Here's the real problem. I've met another guy. "Alex" is funny, sweet and kind, and he loves me a lot. The feeling is mutual. What do I do now? Should I dump Rob and risk making him angry? Should I ditch Alex and be miserable? Should I throw away my life for the wrong guy?
— Didn't Mean To Two-Time
I'm sorry. The "real problem" begins with the fact that you've met an apparently normal human? "Should I throw away my life for the wrong guy?" Yes. Yes, that sounds like an excellent plan! What???
Marcie and Kathy picked up on the fact that this girl is likely afraid of her scary boyfriend, and mostly talked to that issue. Wise and kind of them, as I mentioned:
Dear Didn't Mean: So you've outgrown Rob, who is unstable and abusive, but you don't want to make him angry because he's a little scary. You can talk this over with one of the university counselors. Then tell your parents that you want to break up with Rob, but you are worried about his potential for being abusive.
It would be best if you could find a way to separate yourself gradually and naturally. Be nice on the phone and in your e-mails, but not too friendly or romantic, and don't contact him too often. Don't say you miss him or love him. Talk about class to the point where he's bored. Your aim is to convince Rob he'd like to move on, too.
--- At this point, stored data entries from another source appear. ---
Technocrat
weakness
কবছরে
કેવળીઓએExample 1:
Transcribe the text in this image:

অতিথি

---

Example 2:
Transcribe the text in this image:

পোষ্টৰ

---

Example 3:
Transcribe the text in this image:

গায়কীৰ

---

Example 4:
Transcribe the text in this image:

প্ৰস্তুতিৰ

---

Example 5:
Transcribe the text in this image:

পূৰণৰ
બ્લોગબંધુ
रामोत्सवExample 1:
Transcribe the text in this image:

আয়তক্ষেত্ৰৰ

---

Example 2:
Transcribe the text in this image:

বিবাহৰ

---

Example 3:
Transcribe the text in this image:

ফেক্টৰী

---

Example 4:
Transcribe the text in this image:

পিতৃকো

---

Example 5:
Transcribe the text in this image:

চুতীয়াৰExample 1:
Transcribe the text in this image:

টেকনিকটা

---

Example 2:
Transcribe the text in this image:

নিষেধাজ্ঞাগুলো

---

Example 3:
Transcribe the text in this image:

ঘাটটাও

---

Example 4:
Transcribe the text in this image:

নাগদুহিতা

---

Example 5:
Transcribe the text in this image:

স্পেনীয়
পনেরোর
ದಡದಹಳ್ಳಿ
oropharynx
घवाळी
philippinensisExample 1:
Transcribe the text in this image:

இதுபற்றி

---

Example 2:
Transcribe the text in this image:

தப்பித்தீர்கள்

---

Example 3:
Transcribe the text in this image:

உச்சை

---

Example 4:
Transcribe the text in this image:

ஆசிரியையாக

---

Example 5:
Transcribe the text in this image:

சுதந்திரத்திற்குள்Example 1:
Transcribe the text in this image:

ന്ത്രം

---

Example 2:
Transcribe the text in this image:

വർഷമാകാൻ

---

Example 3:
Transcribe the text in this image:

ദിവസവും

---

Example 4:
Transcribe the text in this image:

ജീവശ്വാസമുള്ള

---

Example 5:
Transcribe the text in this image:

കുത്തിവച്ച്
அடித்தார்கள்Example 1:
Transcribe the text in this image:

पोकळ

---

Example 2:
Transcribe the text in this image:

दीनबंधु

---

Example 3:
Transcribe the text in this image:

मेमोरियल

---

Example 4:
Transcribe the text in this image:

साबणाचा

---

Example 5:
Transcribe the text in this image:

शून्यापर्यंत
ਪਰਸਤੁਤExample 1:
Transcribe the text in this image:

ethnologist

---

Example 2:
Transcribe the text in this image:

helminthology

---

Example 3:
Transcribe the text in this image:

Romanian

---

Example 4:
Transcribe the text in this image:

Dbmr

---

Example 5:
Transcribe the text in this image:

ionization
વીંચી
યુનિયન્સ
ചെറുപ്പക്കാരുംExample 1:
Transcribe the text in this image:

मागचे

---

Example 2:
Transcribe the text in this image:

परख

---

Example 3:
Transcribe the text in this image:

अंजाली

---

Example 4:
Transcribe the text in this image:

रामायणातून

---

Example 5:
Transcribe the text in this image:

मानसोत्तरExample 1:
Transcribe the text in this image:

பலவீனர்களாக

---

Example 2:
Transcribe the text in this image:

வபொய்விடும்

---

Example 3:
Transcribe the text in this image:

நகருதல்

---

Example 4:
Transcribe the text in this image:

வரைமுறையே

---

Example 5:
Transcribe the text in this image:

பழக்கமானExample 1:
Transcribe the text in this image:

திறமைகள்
But I sort of feel like a potentially schizofrenic, undiagnosed, untreated, manipulative person is not going to get bored and move on if she turns cool, cordial, and really really academic. He'll just get mad about how little attention she pays to him and freak out that she doesn't love him anymore. Which is true. She should just make a clean break, as soon as possible. (Also, it's weird that she's known him since SHE was very, very young, not since WE were very very young. Sounds like there's potential for a creepy age discrepancy here.)
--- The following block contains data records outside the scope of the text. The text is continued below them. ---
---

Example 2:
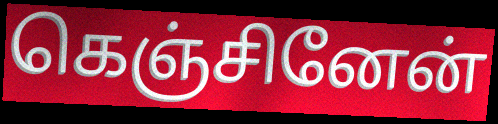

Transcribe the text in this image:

கெஞ்சினேன்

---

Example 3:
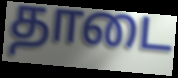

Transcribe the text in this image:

தாடை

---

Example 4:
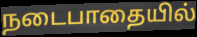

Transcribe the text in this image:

நடைபாதையில்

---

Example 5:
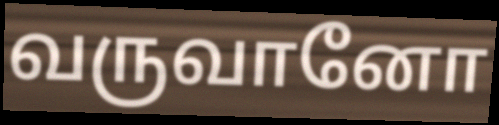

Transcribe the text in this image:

வருவானோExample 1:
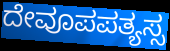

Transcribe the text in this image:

ದೇವೂಪಪತ್ಯಸ್ಸ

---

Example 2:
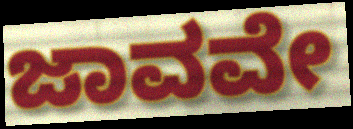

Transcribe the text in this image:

ಜಾವವೇ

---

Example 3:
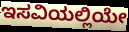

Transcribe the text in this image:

ಇಸವಿಯಲ್ಲಿಯೇ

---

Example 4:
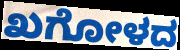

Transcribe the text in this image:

ಖಗೋಳದ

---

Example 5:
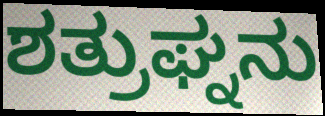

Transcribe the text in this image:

ಶತ್ರುಘ್ನನು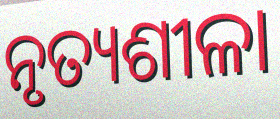
ନୃତ୍ୟଶୀଳାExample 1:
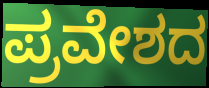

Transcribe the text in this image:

ಪ್ರವೇಶದ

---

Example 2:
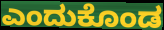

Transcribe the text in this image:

ಎಂದುಕೊಂಡ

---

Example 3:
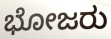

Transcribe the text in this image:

ಭೋಜರು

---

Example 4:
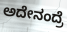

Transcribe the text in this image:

ಅದೇನಂದ್ರೆ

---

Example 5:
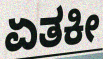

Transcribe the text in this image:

ಏತಕೀ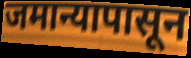
जमान्यापासून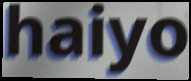
haiyoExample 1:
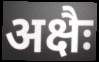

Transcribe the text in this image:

अक्षैः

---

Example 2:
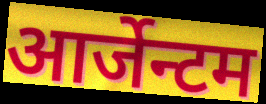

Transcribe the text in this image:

आर्जेन्टम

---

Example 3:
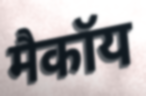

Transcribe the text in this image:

मैकॉय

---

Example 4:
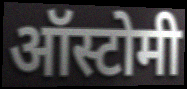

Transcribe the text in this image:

ऑस्टोमी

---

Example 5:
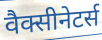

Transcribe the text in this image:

वैक्सीनेटर्स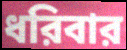
ধরিবার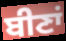
ਬੀਣਾਂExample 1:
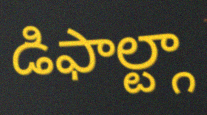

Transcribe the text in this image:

డిఫాల్ట్గా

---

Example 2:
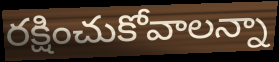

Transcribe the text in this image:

రక్షించుకోవాలన్నా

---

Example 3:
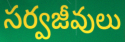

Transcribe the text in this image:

సర్వజీవులు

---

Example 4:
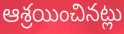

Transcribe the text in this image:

ఆశ్రయించినట్లు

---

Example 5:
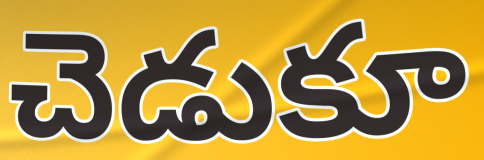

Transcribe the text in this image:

చెడుకూ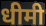
धीमी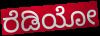
ರೆಡಿಯೋ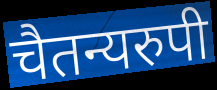
चैतन्यरुपी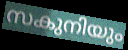
സകുനിയുംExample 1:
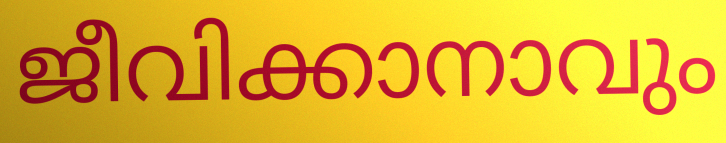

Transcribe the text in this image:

ജീവിക്കാനാവും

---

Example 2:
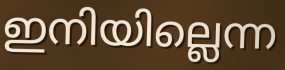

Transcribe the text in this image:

ഇനിയില്ലെന്ന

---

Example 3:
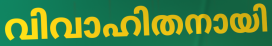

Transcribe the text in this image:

വിവാഹിതനായി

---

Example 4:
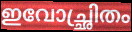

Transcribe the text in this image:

ഇവോച്ഛ്രിതം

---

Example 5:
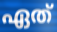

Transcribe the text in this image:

ഏത്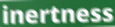
inertness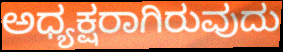
ಅಧ್ಯಕ್ಷರಾಗಿರುವುದು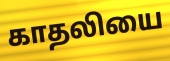
காதலியை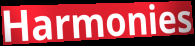
Harmonies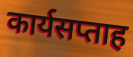
कार्यसप्ताह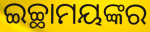
ଇଚ୍ଛାମୟଙ୍କର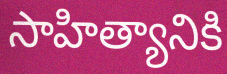
సాహిత్యానికి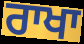
ਰਾਖਾ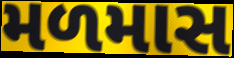
મળમાસ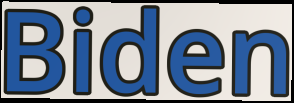
Biden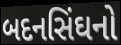
બદનસિંઘનો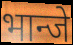
भान्जे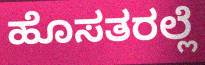
ಹೊಸತರಲ್ಲೆ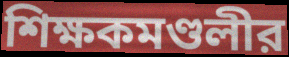
শিক্ষকমণ্ডলীরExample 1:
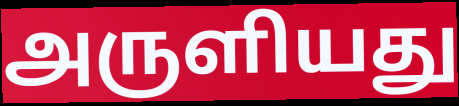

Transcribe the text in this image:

அருளியது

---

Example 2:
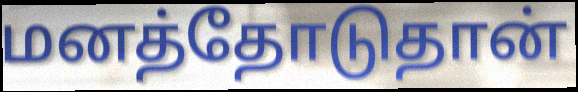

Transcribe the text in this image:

மனத்தோடுதான்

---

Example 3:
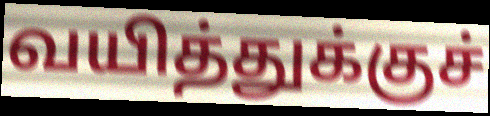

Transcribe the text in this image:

வயித்துக்குச்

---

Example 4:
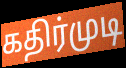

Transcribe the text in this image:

கதிர்முடி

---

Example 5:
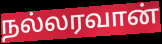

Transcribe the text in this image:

நல்லரவான்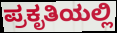
ಪ್ರಕೃತಿಯಲ್ಲಿ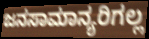
ಜನಸಾಮಾನ್ಯರಿಗಲ್ಲ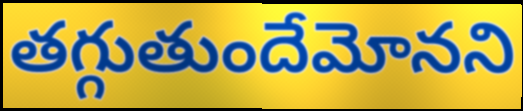
తగ్గుతుందేమోననిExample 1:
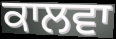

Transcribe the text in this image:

ਕਾਲਵਾ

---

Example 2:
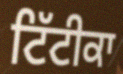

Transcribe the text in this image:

ਟਿੱਟੀਕਾ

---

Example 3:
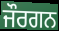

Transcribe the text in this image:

ਜੌਰਗਨ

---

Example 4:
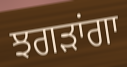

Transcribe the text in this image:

ਝਗੜਾਂਗਾ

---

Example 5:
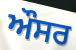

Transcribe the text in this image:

ਔਸਰ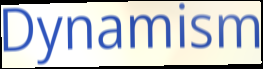
Dynamism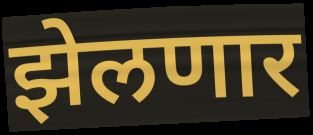
झेलणार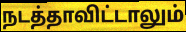
நடத்தாவிட்டாலும்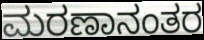
ಮರಣಾನಂತರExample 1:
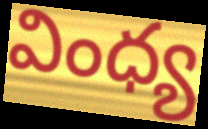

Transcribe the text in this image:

వింధ్య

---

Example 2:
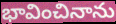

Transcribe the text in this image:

భావించినాను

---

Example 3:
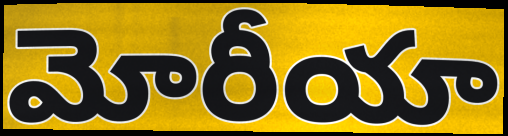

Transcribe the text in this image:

మోరీయా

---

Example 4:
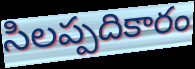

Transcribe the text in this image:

సిలప్పదికారం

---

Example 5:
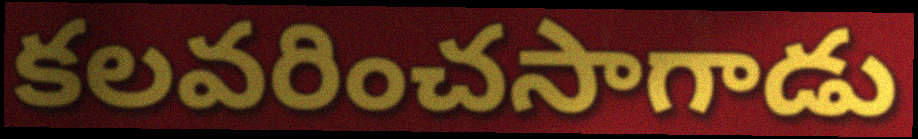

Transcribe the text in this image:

కలవరించసాగాడు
Also: do not jump right into a relationship with Alex! If he's macking on you when you're clearly already in a relationship, and one that is unhealthy, there's something weird going on. Is he drawn to your neediness? Sadness? His ability to comfort you and make you laugh when you're being made miserable? What's he going to do when you're no longer in misery? You want to be with someone who wants you when you're healthy and happy. And even if Alex turns out to be cool, and not into suffering, stifled girls, you're not going to get healthy and happy jumping right into something else. Be single for awhile.